Task prompt
Could you give back exactly the lines below from the one with "crianças e adolescentes" through the one with "ist Steuerberater und", without a single picture?

•••••

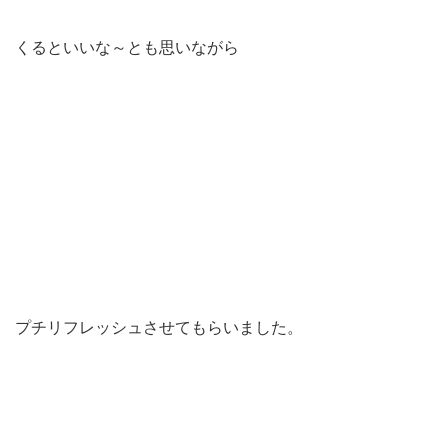
くるといいな～とも思いながら
プチリフレッシュさせてもらいました。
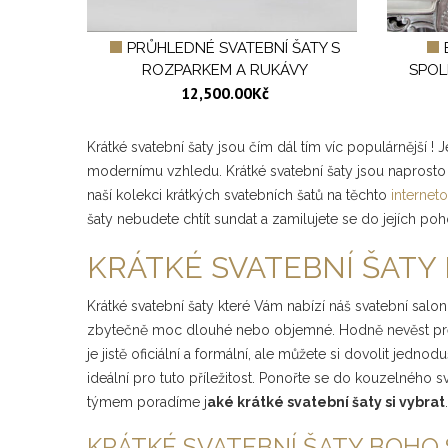
PRŮHLEDNÉ SVATEBNÍ ŠATY S
ROZPARKEM A RUKÁVY
SPOL
12,500.00
Kč
Krátké svatební šaty jsou čím dál tím víc populárnější !
modernímu vzhledu. Krátké svatební šaty jsou naprosto 
naší kolekci krátkých svatebních šatů na těchto
internet
šaty nebudete chtít sundat a zamilujete se do jejích poh
KRÁTKÉ SVATEBNÍ ŠATY 
Krátké svatební šaty které Vám nabízí náš svatební sal
zbytečně moc dlouhé nebo objemné. Hodně nevěst preferu
je jistě oficiální a formální, ale můžete si dovolit jednod
ideální pro tuto příležitost. Ponořte se do kouzelného s
týmem poradíme j
aké krátké svatební šaty si vybrat
.
KRÁTKÉ SVATEBNÍ ŠATY BOHO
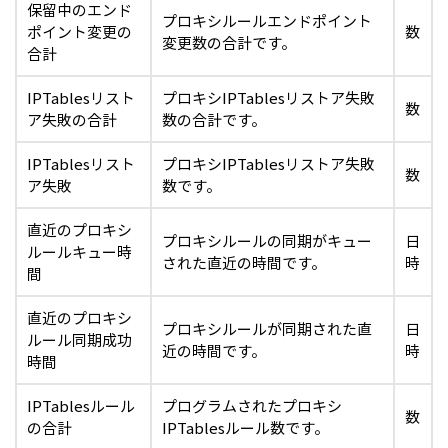
保留中のエンド
プロキシルールエンドポイント
ポイント変更の
数
変更数の合計です。
合計
IPTablesリスト
プロキシIPTablesリストア失敗
数
ア失敗の合計
数の合計です。
IPTablesリスト
プロキシIPTablesリストア失敗
数
ア失敗
数です。
直近のプロキシ
プロキシルールの同期がキュー
日
ルールキュー時
された直近の時間です。
時
間
直近のプロキシ
プロキシルールが同期された直
日
ルール同期成功
近の時間です。
時
時間
IPTablesルール
プログラムされたプロキシ
数
の合計
IPTablesルール数です。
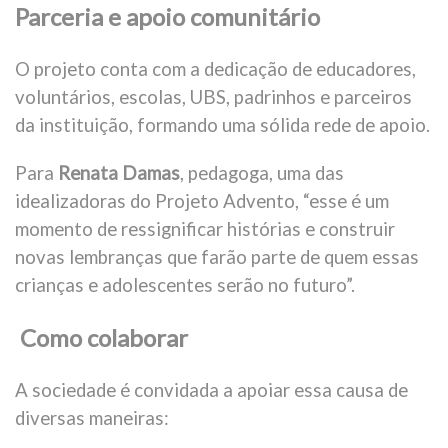
Parceria e apoio comunitário
O projeto conta com a dedicação de educadores,
voluntários, escolas, UBS, padrinhos e parceiros
da instituição, formando uma sólida rede de apoio.
Para
Renata Damas
, pedagoga, uma das
idealizadoras do Projeto Advento, “esse é um
momento de ressignificar histórias e construir
novas lembranças que farão parte de quem essas
crianças e adolescentes serão no futuro”.
Como colaborar
A sociedade é convidada a apoiar essa causa de
diversas maneiras:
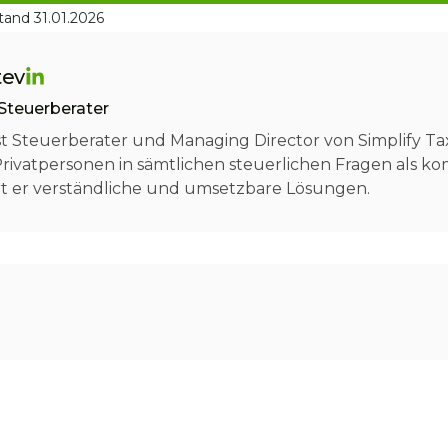
tand 31.01.2026
tev
Steuerberater
ist Steuerberater und Managing Director von Simplify T
vatpersonen in sämtlichen steuerlichen Fragen als ko
rt er verständliche und umsetzbare Lösungen.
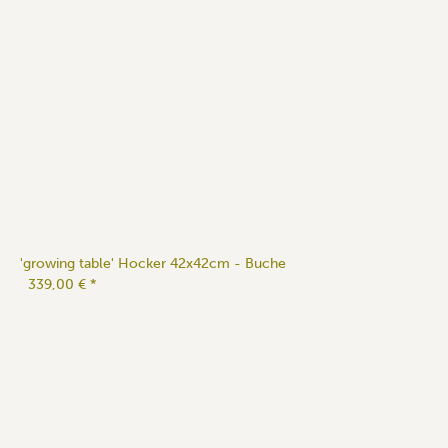
'growing table' Hocker 42x42cm - Buche
339,00 €
*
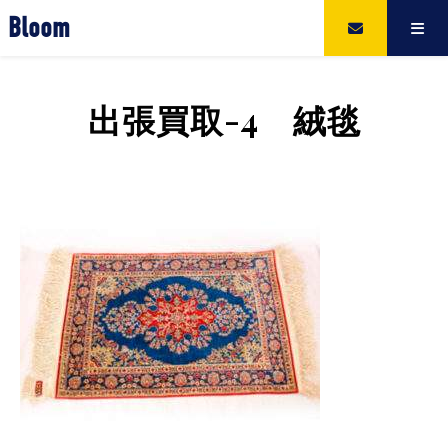
Bloom
出張買取-4 絨毯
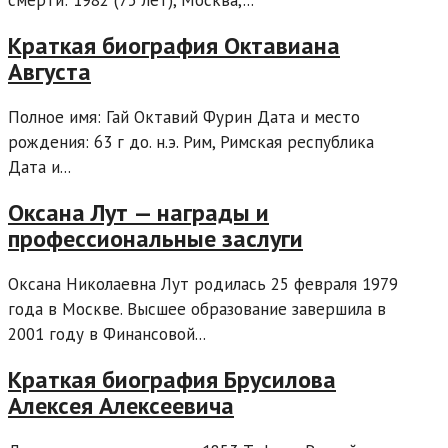
смерти: 1982 (75 лет), Москва,...
Краткая биография Октавиана
Августа
Полное имя: Гай Октавий Фурин Дата и место
рождения: 63 г до. н.э. Рим, Римская республика
Дата и...
Оксана Лут — награды и
профессиональные заслуги
Оксана Николаевна Лут родилась 25 февраля 1979
года в Москве. Высшее образование завершила в
2001 году в Финансовой...
Краткая биография Брусилова
Алексея Алексеевича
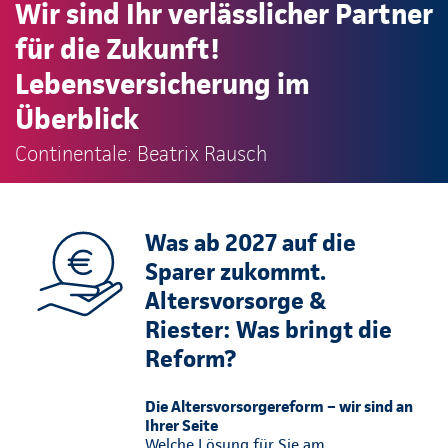
Wir sind Ihr verlässlicher Partner
für die Zukunft!
Lebensversicherung im
Überblick
Continentale: Beatrix Rausch
Was ab 2027 auf die
Sparer zukommt.
Altersvorsorge &
Riester: Was bringt die
Reform?
Die Altersvorsorgereform – wir sind an
Ihrer Seite
Welche Lösung für Sie am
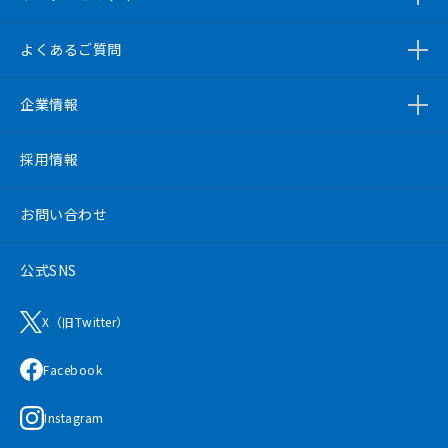
よくあるご質問
企業情報
採用情報
お問い合わせ
公式SNS
X（旧Twitter）
Facebook
Instagram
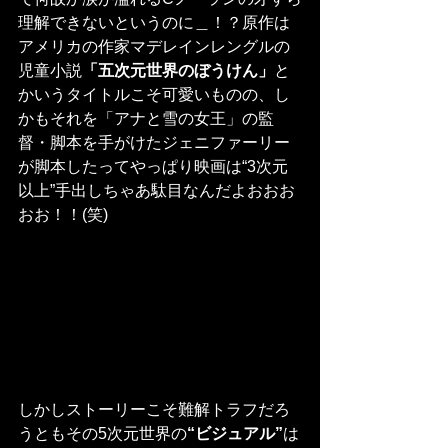
理解できないというのに＿！？原作は
アメリカの作家マデレインレングルの
児童小説
「五次元世界のぼうけん」
と
かいうタイトルこそ可愛いものの、し
かもそれを「アナと雪の女王」の監
督・脚本を手がけたジェニファーリー
が脚本したってやっぱり映画は“3次元
以上”手出しちゃあ駄目なんだよおおお
おお！！(笑)
しかしストーリーこそ難解トラフだろ
うともその5次元世界の
“ビジュアル”
は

•••••

Reply to the task
crianças e adolescentes serão no futuro”.
Como colaborar
A sociedade é convidada a apoiar essa causa de
diversas maneiras:
tand 31.01.2026
tev
Steuerberater
ist Steuerberater und Managing Director von Simplify T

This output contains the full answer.